## PROBLEM TO WORK ON
Among the records, find the lines that hold the string "rock" and return them.

## EXERCISE MATERIALS

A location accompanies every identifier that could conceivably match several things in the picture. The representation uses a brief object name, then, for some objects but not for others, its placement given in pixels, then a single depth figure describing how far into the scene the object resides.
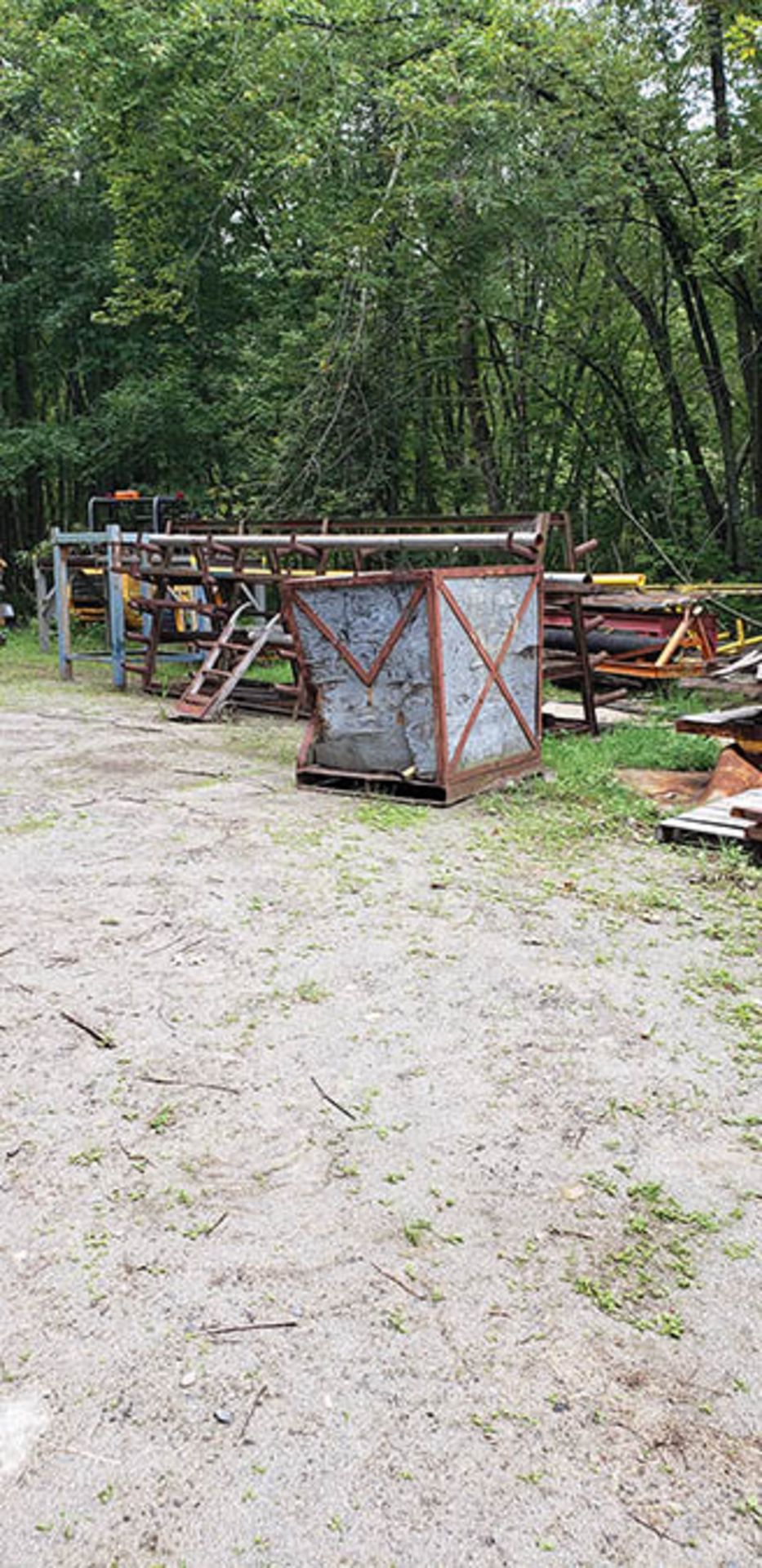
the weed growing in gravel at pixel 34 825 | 5.46
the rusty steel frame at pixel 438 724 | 5.83
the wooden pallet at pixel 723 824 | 4.95
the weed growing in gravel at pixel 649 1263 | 1.94
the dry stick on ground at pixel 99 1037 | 3.01
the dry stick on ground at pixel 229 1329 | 1.88
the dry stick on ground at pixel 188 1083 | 2.77
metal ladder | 9.10
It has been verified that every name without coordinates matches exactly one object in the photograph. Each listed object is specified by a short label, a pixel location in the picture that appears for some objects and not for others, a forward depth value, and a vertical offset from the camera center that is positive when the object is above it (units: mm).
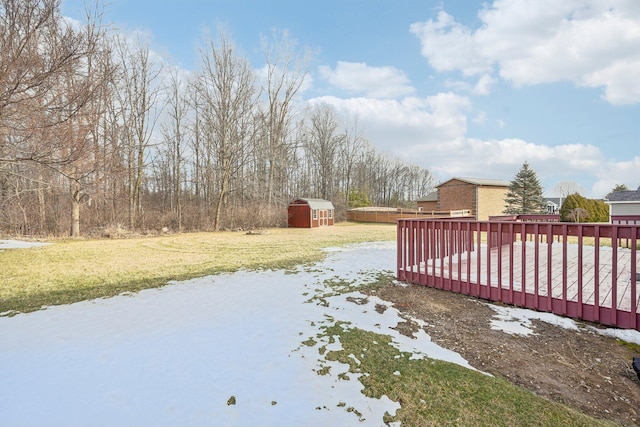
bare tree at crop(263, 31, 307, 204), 23203 +9982
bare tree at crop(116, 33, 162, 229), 18484 +7050
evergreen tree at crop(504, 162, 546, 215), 21753 +1098
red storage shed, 21062 -330
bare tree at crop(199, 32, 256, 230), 20298 +7721
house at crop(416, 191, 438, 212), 29645 +637
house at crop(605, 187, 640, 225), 16828 +310
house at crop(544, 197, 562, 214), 38469 +513
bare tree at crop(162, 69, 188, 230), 21000 +6385
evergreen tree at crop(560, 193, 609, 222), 16875 -136
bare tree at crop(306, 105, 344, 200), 31188 +6877
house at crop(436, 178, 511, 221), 23609 +1070
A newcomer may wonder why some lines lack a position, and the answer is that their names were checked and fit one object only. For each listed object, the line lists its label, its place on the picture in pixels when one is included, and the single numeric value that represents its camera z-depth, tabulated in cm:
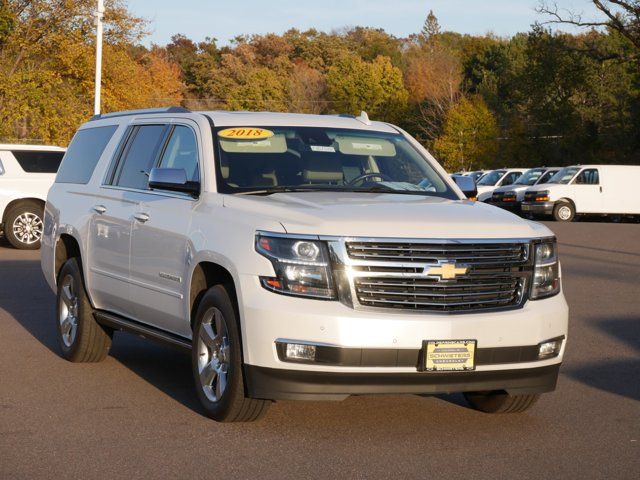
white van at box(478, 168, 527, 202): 4811
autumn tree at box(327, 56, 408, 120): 11038
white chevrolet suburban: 666
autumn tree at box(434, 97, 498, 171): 8050
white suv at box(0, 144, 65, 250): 2239
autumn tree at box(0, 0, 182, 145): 4331
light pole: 3853
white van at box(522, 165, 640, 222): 4081
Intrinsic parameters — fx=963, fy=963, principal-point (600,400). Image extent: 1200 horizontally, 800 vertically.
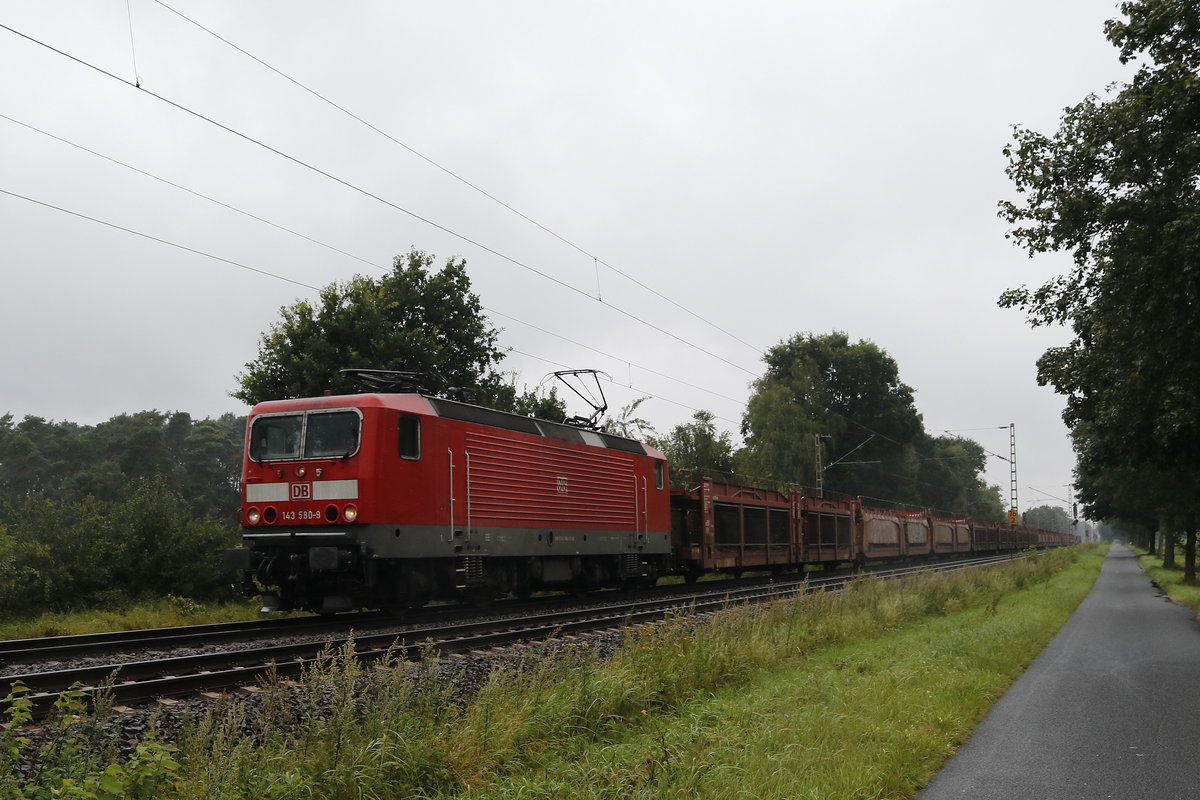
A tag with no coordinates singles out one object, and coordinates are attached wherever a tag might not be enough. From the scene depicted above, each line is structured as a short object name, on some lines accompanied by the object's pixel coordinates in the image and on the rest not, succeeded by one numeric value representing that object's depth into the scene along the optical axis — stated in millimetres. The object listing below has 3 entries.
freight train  14500
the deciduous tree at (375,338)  26312
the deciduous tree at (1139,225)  13312
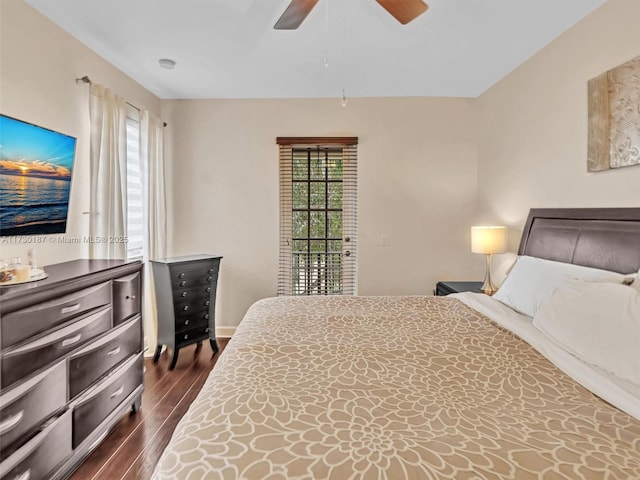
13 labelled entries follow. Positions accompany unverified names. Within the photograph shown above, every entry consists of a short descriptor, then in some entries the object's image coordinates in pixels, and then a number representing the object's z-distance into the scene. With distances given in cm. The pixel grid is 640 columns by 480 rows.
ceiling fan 166
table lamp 290
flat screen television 183
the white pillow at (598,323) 124
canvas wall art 185
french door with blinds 381
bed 80
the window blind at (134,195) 314
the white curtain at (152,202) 328
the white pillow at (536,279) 184
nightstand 299
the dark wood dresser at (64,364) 140
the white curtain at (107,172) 252
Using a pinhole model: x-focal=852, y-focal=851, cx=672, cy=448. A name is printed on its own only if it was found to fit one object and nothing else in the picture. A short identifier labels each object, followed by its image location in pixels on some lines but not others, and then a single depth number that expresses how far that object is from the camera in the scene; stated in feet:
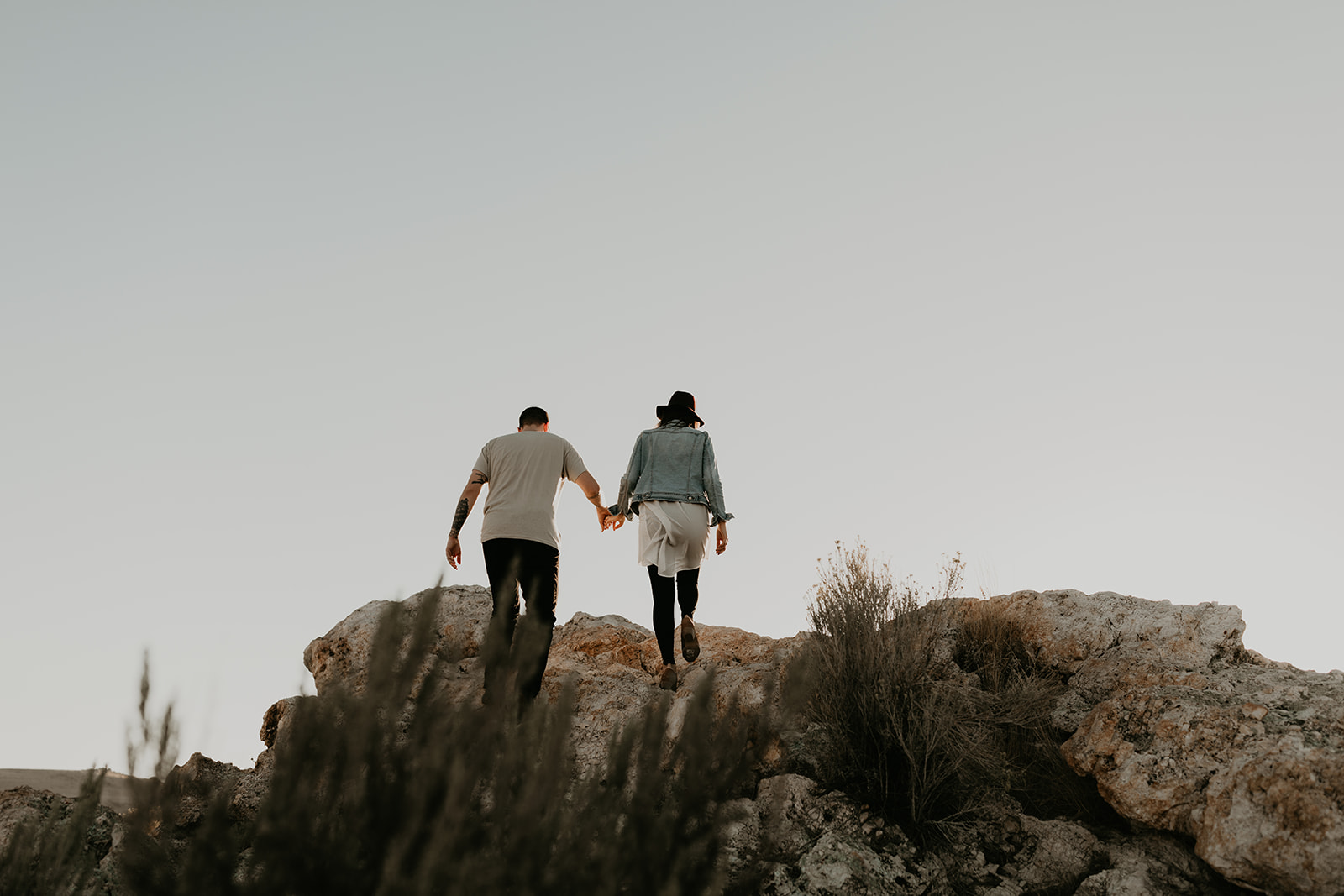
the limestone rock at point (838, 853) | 11.74
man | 16.24
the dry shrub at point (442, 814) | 6.68
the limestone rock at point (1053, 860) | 11.91
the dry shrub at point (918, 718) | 13.20
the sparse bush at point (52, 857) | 8.11
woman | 17.89
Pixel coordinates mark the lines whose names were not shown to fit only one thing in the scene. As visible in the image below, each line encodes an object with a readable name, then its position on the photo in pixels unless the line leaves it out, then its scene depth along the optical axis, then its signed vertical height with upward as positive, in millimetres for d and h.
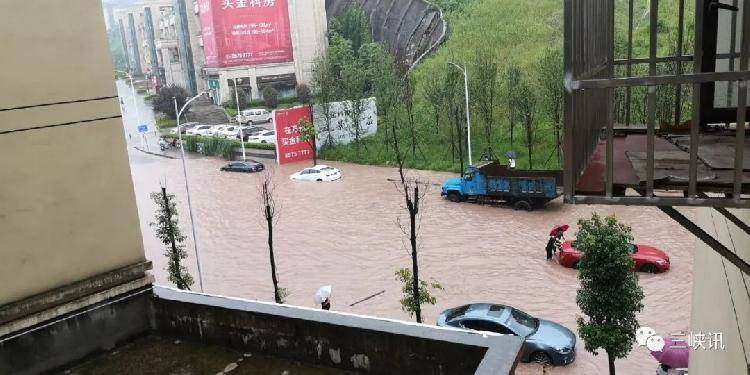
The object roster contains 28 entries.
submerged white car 26016 -4037
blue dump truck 18812 -3831
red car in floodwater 13422 -4468
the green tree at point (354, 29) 51469 +3795
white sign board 31797 -2398
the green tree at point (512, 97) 27750 -1540
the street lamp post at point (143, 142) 39953 -3317
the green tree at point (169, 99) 50781 -819
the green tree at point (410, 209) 10852 -3618
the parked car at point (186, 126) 44119 -2802
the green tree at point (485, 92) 28125 -1281
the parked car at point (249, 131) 37062 -2962
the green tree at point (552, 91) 25312 -1335
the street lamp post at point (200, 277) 14232 -4400
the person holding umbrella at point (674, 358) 8555 -4236
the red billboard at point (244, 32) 45062 +3845
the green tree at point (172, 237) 12719 -3159
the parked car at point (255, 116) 44594 -2429
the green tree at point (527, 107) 25194 -1930
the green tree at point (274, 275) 11898 -3756
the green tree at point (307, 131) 30219 -2576
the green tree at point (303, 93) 49000 -1109
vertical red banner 29844 -2729
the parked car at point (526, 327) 9570 -4196
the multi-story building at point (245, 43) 45719 +3146
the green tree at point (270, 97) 47875 -1178
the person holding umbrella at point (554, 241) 14352 -4238
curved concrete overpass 49562 +3835
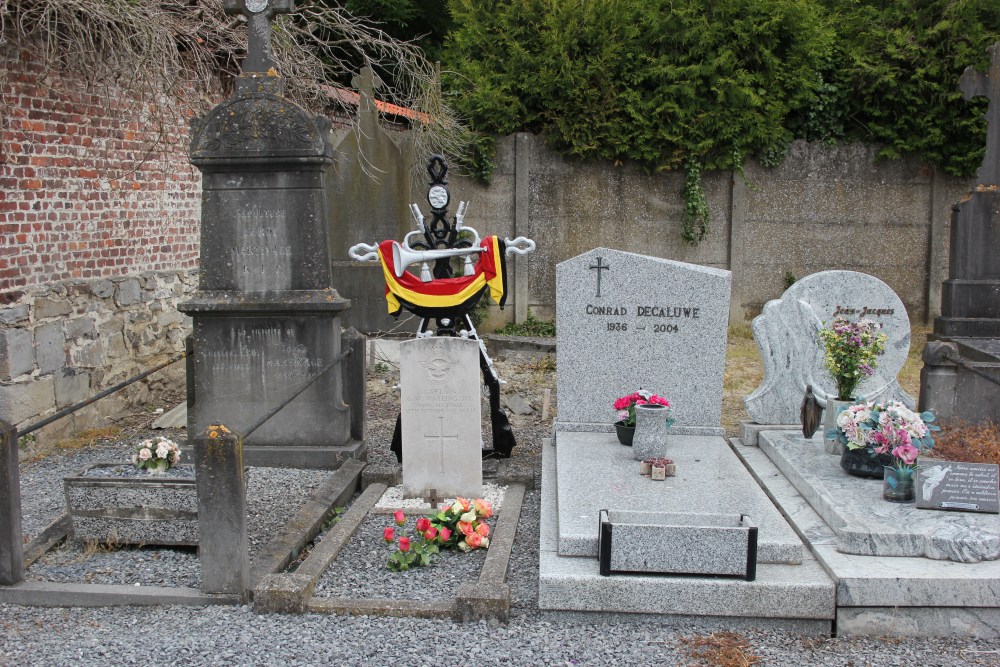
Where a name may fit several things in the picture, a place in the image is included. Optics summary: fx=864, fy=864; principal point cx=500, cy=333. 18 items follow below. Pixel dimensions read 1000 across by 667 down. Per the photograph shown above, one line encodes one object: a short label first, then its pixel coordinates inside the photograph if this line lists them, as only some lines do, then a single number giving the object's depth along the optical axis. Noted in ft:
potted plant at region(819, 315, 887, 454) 19.49
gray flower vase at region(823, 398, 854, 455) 18.90
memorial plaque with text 15.07
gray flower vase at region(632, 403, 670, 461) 18.06
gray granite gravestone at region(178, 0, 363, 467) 20.03
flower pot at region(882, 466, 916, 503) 15.76
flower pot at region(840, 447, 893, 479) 16.96
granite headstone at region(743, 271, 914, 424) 21.39
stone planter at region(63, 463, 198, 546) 15.43
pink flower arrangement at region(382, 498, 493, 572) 15.42
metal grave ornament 19.63
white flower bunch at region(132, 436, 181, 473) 15.99
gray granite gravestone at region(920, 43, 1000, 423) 27.04
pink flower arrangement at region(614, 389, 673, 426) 18.92
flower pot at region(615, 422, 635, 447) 19.16
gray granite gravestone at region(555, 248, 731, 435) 20.33
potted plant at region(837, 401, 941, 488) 15.78
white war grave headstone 17.72
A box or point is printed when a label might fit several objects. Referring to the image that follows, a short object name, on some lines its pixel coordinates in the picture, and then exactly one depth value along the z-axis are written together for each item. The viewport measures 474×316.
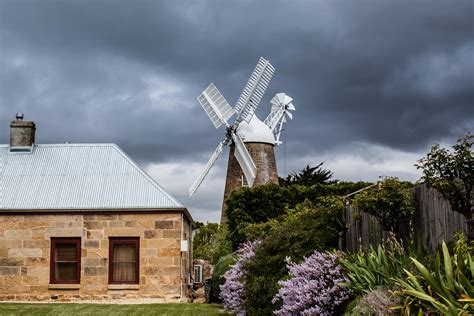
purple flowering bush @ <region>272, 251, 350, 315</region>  9.95
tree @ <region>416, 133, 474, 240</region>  9.05
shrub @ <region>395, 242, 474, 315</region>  6.27
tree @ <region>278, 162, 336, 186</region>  41.44
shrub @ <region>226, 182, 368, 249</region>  25.64
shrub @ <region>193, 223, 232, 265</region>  30.62
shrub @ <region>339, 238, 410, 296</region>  8.56
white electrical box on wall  21.37
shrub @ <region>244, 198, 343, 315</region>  12.62
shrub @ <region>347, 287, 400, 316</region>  7.38
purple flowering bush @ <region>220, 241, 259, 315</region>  14.58
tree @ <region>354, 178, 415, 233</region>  10.63
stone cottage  21.09
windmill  35.84
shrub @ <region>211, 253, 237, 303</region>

## ANSWER AREA
the limestone rock at point (838, 853) | 11.74
the limestone rock at point (1053, 860) | 11.91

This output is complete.